E o que pode ser ser a viagem da nossa vida? David Freitas começa lá longe, atira ao tempo em que começou a crescer, a mudar de aspeto, da criança reguila ao adolescente com ar de nerd cuja imagem adora, terminando em aberto, num percurso que ainda terá muito que dar.

No meio desta sua viagem em curso, David fez outra, uma em particular, uma viagem que o mudou para sempre e que marca a viragem que a viagem da vida dele deu. Complicado? Não. Porque David é um homem em construção.

David esteve em Guimarães a contar essa viagem em particular, mas aquilo que David ofereceu à plateia do segundo dia do Travel Fest da Associação de Bloggers de Viagem Portugueses (ABVP) foi uma lição global. Com a mais absoluta das honestidades e uma pungência que deixou nós em várias gargantas.

Porque David com um fito: viagem para os outros. Hoje, trabalha com a ONGD Rota dos Povos, mas começou sozinho, com o projeto Ambulance For Hearts, porque, geek dos números, ficou chocado com os que retratam a Guiné-Bissau. Uma em cada 12 crianças não vive até aos cinco anos.

Decidiu ir de ambulância até Catió, porque era ali que a Rota dos Povos de que ouvira falar atuava, comprou uma Hiace que lhe cabia nas músicas com que pinta a vida toda (tudo é cantável, tudo é poesia e Marco Paulo é o maior poeta de todos), chamou-lhe Carrinha Laroca, inspirado em Tony Carreira, e andou com ela cinco minutos. Avariou.

Comprou um jipe e chamou-lhe Jeep C. Quim e enfiou nele as mais de 500 latas de leite em pó que conseguiu comprar com donativos dos alunos (é professor de informática em Gondomar) e mais uma incubadora e uma data de outra coisas e fez-se ao caminho.

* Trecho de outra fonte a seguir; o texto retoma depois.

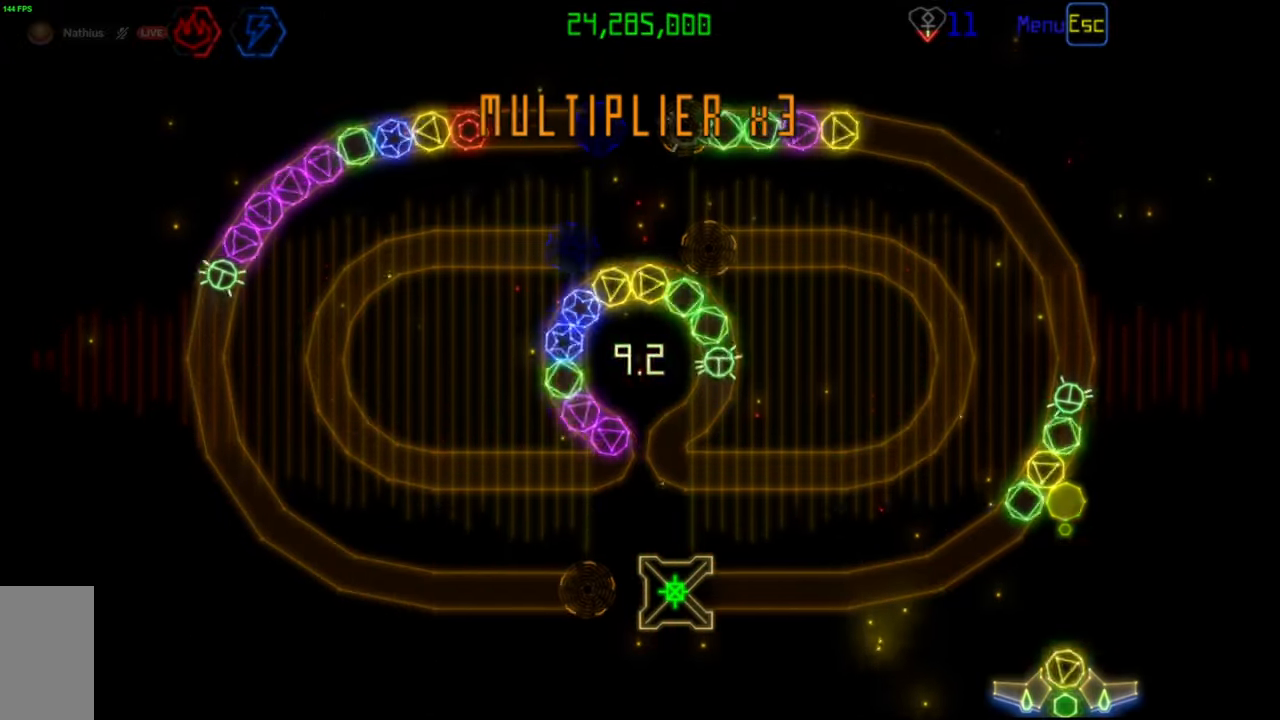
{"keys": [], "mouse": [], "events": [[83, "mouse_left", "up"], [333, "mouse_left", "down"], [417, "mouse_left", "up"]]}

A viagem foi a travessia até à Guiné-Bissau, com um ukelelé para cantar Marco Paulo com pessoas cruzadas pelo caminho, com a aventura da terra de ninguém entre o Saara Ocidental e a Mauritânia e as minas que há fora dos trilhos, entre carcaças de carros rebentados, com a chegada a Catió e com aquele momento em que conheceu pessoalmente Anabela, a menina que perdera a mãe no parto quando David imaginou o projeto e cuja fotografia lhe fora enviada da Casa de Mamé, o orfanato para onde levava material.

David ri-se perdidamente, a viagem da vida dele é um caso perdido de humor, e emociona-se quando no ecrã gigante surge uma imagem dele com Manuel pela Mão e Anabela às costas. Anabela não aguentou. Morreria naquela noite.

David despede-se com “Ninguém Ninguém” e Marco Paulo a revelar-se portador de uma mensagem que todos perceberam: ninguém pode mudar o Mundo, ninguém é mais forte que o amor, mas se cada um deixar uma memória na alma de alguém, algo mudou.

Viajar com um propósito. A mensagem foi transversal a todo o festival. E um propósito pode ser levar leite a Anabela, ou pode ser construir um laço indestrutível com um filho, como o fotógrafo José Silva Pinto conseguiu quando se meteu Angola abaixo e adentro até chegar às tribos de Oncácua.

No seu rasto deixou retratos ímpares de lugares e gentes, deixou histórias pintadas, a maior delas sobre a sua história de amor com o país que é dele. Angola. E uma emoção indescritível sempre que pronuncia o nome do filho. André. Esta será seguramente a viagem da vida de José – ver André viver.

Como será a viagem da vida de Thor Pedersen aprender que a persistência compensa, que a teimosia acaba resulta, que bater no fundo, ajoelhado na terra vermelha de África, fica a um mês da total felicidade, de braços abertos a olhar essa terra vermelha.

Thor já era conhecido, mais ganhou a maior das famas no dia 26 de julho, quando regressou a casa, na Dinamarca, dez anos depois de lá ter saído com um propósito. Louco, é certo, porque Thor só queria ser o primeiro a conseguir ir a todos os países do Mundo sem apanhar um único voo.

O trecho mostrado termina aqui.